Short answer: standard error
In details:
Let's say we wanna estimate the population mean from sample data.
It makes sense to expect the sample mean to be very close to population mean.
Furthermore, if we keep getting more new sample sets, we would expect the error of our estimate to be smaller.
Taking it one step further, if the means from those sample data set don't differ much, we'd expect the error of estimate to be smaller and vice versa.
So, roughly speaking, standard error of the mean estimate is
* proportional to how much each sample value deviates from sample mean (actually, square root of sum of square difference)
* inversely proportional to sample size (actually, square root of n-2)
How about the standard error of slope estimate in linear regression?
roughly speaking, standard error of the slope estimate is
* proportional to how much each regression predicted value deviates from observed value (actually, square root of sum of square difference)
* inversely proportional to sum of square difference of PREDICTOR.
Another words, wider range of your predictor, smaller your standard error .
It actually makes sense. Think about it.

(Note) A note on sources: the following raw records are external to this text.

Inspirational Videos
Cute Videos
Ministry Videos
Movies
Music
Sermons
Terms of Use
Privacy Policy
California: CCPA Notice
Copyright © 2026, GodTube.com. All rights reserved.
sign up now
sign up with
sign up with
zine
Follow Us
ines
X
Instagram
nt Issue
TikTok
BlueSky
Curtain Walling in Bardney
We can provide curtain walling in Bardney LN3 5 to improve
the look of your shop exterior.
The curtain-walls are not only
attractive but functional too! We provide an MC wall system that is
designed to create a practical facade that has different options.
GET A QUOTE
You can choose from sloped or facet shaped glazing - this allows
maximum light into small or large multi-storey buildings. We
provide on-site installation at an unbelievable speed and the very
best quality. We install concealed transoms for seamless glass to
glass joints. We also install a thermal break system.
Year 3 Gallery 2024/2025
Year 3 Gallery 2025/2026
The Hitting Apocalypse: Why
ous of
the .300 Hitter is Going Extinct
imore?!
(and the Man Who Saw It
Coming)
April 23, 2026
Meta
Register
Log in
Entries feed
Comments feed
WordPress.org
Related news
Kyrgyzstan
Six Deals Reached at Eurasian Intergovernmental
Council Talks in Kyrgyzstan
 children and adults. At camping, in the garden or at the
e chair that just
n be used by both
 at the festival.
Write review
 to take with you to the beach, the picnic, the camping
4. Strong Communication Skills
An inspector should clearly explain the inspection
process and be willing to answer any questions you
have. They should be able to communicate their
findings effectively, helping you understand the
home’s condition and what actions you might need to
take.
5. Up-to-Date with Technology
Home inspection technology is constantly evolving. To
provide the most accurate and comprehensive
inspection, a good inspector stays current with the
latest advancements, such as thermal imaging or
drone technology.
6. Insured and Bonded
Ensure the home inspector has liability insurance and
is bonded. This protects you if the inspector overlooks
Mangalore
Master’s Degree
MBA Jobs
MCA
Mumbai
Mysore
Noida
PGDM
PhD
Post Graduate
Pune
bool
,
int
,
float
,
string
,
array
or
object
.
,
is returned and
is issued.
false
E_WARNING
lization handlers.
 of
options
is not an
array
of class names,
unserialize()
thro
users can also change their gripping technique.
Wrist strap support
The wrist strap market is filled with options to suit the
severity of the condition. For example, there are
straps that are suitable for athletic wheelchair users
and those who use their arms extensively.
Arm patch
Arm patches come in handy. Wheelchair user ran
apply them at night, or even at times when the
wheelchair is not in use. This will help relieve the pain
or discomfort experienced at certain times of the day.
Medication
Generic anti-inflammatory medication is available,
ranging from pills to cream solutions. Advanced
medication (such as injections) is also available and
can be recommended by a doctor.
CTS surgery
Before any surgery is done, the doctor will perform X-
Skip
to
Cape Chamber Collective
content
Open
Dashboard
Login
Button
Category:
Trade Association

Slope = (y2-y1)/(x2-x1)
If y2 and/or y1 is off a little bit
* how much the slope is gonna change given x2 is far away from x1?
* how much the slope is gonna change given x2 is very close to x1?
So, if u are doing a controlled experiment, choose a wider range of predictors.
Closely related is t-statistics, which is defined as
Estimated value/ std error
With a given t-statistic, we can look up a corresponding p-value, which is the probability of obtaining the data if the null hypothesis is true.
95% confidence interval is about estimated value +- 2*std error
If the interval contains 0, you cannot reject the null hypothesis.